Zich terdege bewust van het feit dat veel ouders zich zorgen maken over de sfeer van de amusementshallen, hebben ondernemende fabrikanten huiskamerversies uitgebracht en bovendien nog andere computerspelletjes voor kinderen van alle leeftijden in hun pakket opgenomen. Hoewel dergelijke huiskamerspelletjes kinderen beschermen tegen de onwenselijke aspecten van de speelhallen, is de uitwerking ervan grotendeels hetzelfde. Bovendien ontdekken kinderen al snel dat dit maar ’armoedige’ nabootsingen zijn van de „echte” video-spelen, zodat de aantrekkingskracht van de speelhallen zich nog even sterk doet gelden als voorheen.
Wel of niet spelen
Of video-computerspelletjes zich zullen handhaven of dat ze, zoals ook andere rages, zullen komen en gaan, zal alleen de tijd leren. Maar het is een feit dat er veel meer achter deze spelletjes steekt.
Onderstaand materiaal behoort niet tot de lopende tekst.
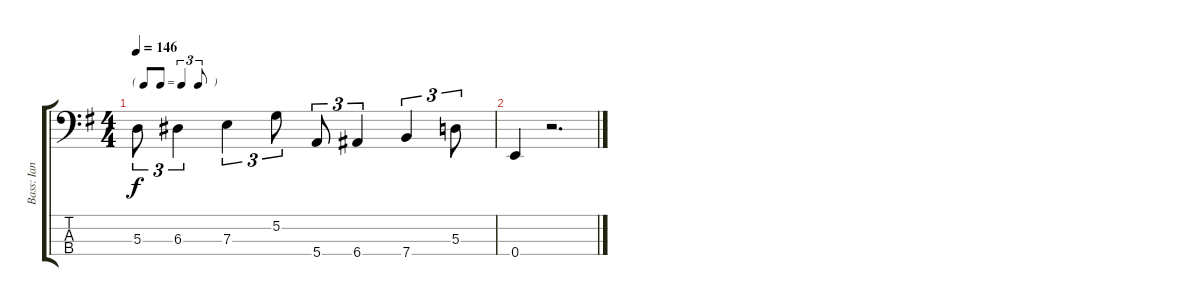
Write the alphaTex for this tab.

\track ("Bass: Ian" "Bass: Ian") {instrument electricbasspick}
\staff {score tabs}
\tuning (G2 D2 A1 E1) {hide}
\ts (4 4)
\tf triplet8th
\tempo 146
\clef f4
\ks g
5.3.8{tu (3 2) dy f} 6.3.4{tu (3 2)} 7.3.4{tu (3 2)} 5.2.8{tu (3 2)} 5.4.8{tu (3 2)} 6.4.4{tu (3 2)} 7.4.4{tu (3 2)} 5.3.8{tu (3 2)} |
0.4.4 r.2{d}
Wat als onschuldig vermaak begint, blijkt al gauw een verslavend, obsederend spel te zijn dat de spelers volledig beheerst. Ouders met verantwoordelijkheidsgevoel zullen daarom willen vaststellen of video-spelletjes geschikte ontspanning voor hun gezin vormen, hoever hun kinderen zullen gaan als zij toestemming krijgen om ze te spelen, en of de tijd en het geld wellicht op andere terreinen van het gezinsleven beter gebruikt kunnen worden. Als ouders doen zij er verstandig aan zich van de feiten op de hoogte te stellen en dan te beslissen wat voor hun gezin het beste is.
[Inzet op blz. 16]
„Ik speel al vijf jaar”, zegt de veertienjarige David die zijn geld verdient als pompbediende. „Ik ben beslist verslaafd aan deze video-spelen. Ik besef dat het geld weggooien is; maar ik vind het leuk, en het is mijn eigen geld; ik heb het zelf verdiend”
[Inzet op blz. 17]
„Wanneer je speelt houdt de hele wereld op te bestaan”, zegt Mickey, die met deze spelen opgroeide en nu amusementshallen met video-spelen beheert. „Je kunt alles vergeten”
[Inzet op blz. 18]
’Op dit apparaat reageer ik al mijn frustraties af’, zegt de twaalfjarige John, die zijn zakgeld opmaakt aan het vervolmaken van zijn spelniveau. ’Als ik het erg slecht doe, sla ik de machine. Ik geef het apparaat de schuld, niet mijzelf. Ik wil een van de topspelers worden. Dat is mijn doel’
[Kader op blz. 19]
’Ze gaan het leven van sommige kinderen volledig beheersen’
Een zekere Dr. Edna Mitchell leidde onlangs een onderzoek naar de uitwerking van video-spelletjes, een onderzoek dat werd bekostigd door een van de toonaangevende fabrikanten van deze spelletjes. Naar verluidt „gaan meisjes, nadat er een spelcomputer met toebehoren in het gezin is gekomen, een enorme vooruitgang vertonen in inzicht in ruimtelijke verhoudingen, logisch redeneren en het behandelen van abstracte vormen en figuren — tests waarin meisjes gewoonlijk slechte resultaten behaalden”. Zoals beweerd wordt is dit eenvoudig te wijten aan het feit dat meisjes „nooit eerder tot dit soort van coördinatie zijn aangemoedigd”.
Niettemin lijkt het erop dat de schade die dergelijke spelletjes aanrichten, deze beweerde voordelen verre overtreft. Dr. Robert E. Gould, een Newyorkse psychoanalist, veronderstelt bijvoorbeeld dat video-spelletjes „gebruikt kunnen worden als een vlucht voor contact met leeftijdgenoten, een effect dat heel veel lijkt op dat van drugs. De spelletjes gaan het leven van sommige kinderen volledig beheersen”.